RUDRAPRAYAG (Gurpreet Singh): A tense standoff continued into its second day at the Nagrasu gurdwara along the Badrinath Highway after a group of armed Nihang Sikhs allegedly stormed the shrine, vandalised parts of the property, and took a Sikh devotee hostage on the rooftop. The group, armed with spears, swords, axes, and kirpans, barricaded themselves on the third floor and terrace of the shrine on Saturday evening to demand the immediate release of four faction members arrested after a violent clash in Chamoli last week.
The unfolding crisis prompted a massive deployment of the Uttarakhand Police, the Provincial Armed Constabulary, and the Indo-Tibetan Border Police to secure the perimeters of the shrine, which sits strategically between Rudraprayag and Gauchar as a major transit stop for pilgrims visiting Sri Hemkund Sahib. Senior administrative officials, including District Magistrate Vishal Mishra, Superintendent of Police Niharika Tomar, and the Garhwal Commissioner, rushed to the site to initiate negotiations.

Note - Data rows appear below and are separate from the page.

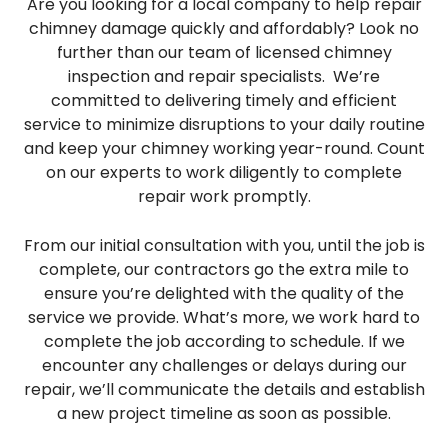
Are you looking for a local company to help repair
chimney damage quickly and affordably? Look no
further than our team of licensed chimney
inspection and repair specialists. We’re
committed to delivering timely and efficient
service to minimize disruptions to your daily routine
and keep your chimney working year-round. Count
on our experts to work diligently to complete
repair work promptly.
From our initial consultation with you, until the job is
complete, our contractors go the extra mile to
ensure you’re delighted with the quality of the
service we provide. What’s more, we work hard to
complete the job according to schedule. If we
encounter any challenges or delays during our
repair, we’ll communicate the details and establish
a new project timeline as soon as possible.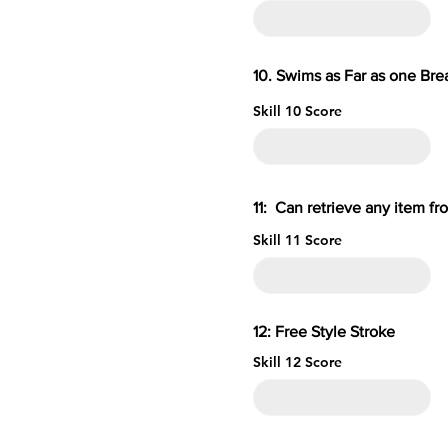
10. Swims as Far as one B
Skill 10 Score
11: Can retrieve an
Skill 11 Score
12: Free S
Skill 12 Score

To maintain public order and counter volatile rumors, authorities suspended internet services within a 15-kilometre radius of the area and enforced strict prohibitory orders under Section 163 of the Bharatiya Nagarik Suraksha Sanhita in sensitive zones until June 27.
According to gurdwara management authorities, represented by Sardar Beant Singh, the confrontation began when the arriving group from Mohali, Punjab, demanded that 50 to 60 rooms be arranged immediately to accommodate incoming protesters planning a massive sit-in demonstration. When the shrine administrators conveyed their inability to fulfill the abrupt request, the group allegedly resorted to physical violence, attacked the local sevadars, and forced an elderly devotee up to the rooftop to serve as human leverage. The occupiers have explicitly warned security forces against initiating any tactical or forceful interventions to clear the building.
The roots of the standoff trace back to a June 16 altercation in the Karnaprayag market in Chamoli, which began as a parking dispute near a local hotel. A passing convoy of Nihang pilgrims returning from Hemkund Sahib engaged in a heated argument with local residents that rapidly escalated into violence, leaving four locals and one pilgrim injured from sword strikes. Following the subsequent arrest of four Mohali-based pilgrims, sympathetic Nihang groups accused the Uttarakhand administration of conducting a one-sided investigation, culminating in Saturday’s forced occupation at Nagrasu. While SP Niharika Tomar has reportedly offered the holed-up individuals safe passage back to Punjab in exchange for a peaceful surrender and the safe release of the hostage, the armed group remains entrenched on the rooftop as the state government orders an independent inquiry under the Inspector General of Police to resolve the issue.